Righe di dati:
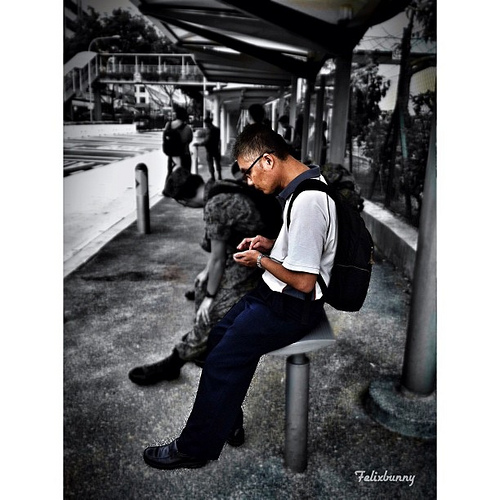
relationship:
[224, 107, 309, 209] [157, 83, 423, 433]
head of man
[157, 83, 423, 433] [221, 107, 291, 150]
man with hair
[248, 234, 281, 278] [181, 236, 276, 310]
watch on wrist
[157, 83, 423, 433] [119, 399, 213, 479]
man has foot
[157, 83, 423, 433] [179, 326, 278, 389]
man has knee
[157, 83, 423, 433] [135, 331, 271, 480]
man has leg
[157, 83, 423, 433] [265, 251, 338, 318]
man has elbow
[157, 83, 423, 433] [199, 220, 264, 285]
man has hand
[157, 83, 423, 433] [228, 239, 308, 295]
man has arm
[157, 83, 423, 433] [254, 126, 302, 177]
man has ear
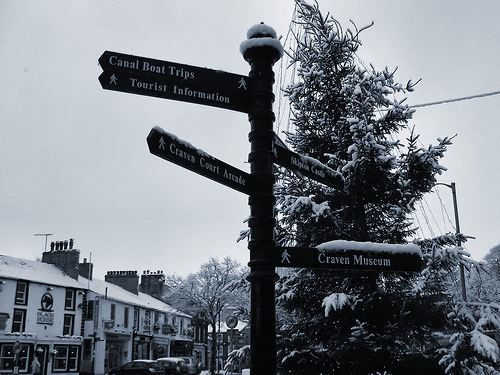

Compito: Riscrivi le righe di tutte le voci qui sopra sostituendo "relationship" con "relation" e lasciando invariato tutto il resto. Non includere le immagini nella risposta.

Risposta:
relation:
[224, 107, 309, 209] [157, 83, 423, 433]
head of man
[157, 83, 423, 433] [221, 107, 291, 150]
man with hair
[248, 234, 281, 278] [181, 236, 276, 310]
watch on wrist
[157, 83, 423, 433] [119, 399, 213, 479]
man has foot
[157, 83, 423, 433] [179, 326, 278, 389]
man has knee
[157, 83, 423, 433] [135, 331, 271, 480]
man has leg
[157, 83, 423, 433] [265, 251, 338, 318]
man has elbow
[157, 83, 423, 433] [199, 220, 264, 285]
man has hand
[157, 83, 423, 433] [228, 239, 308, 295]
man has arm
[157, 83, 423, 433] [254, 126, 302, 177]
man has ear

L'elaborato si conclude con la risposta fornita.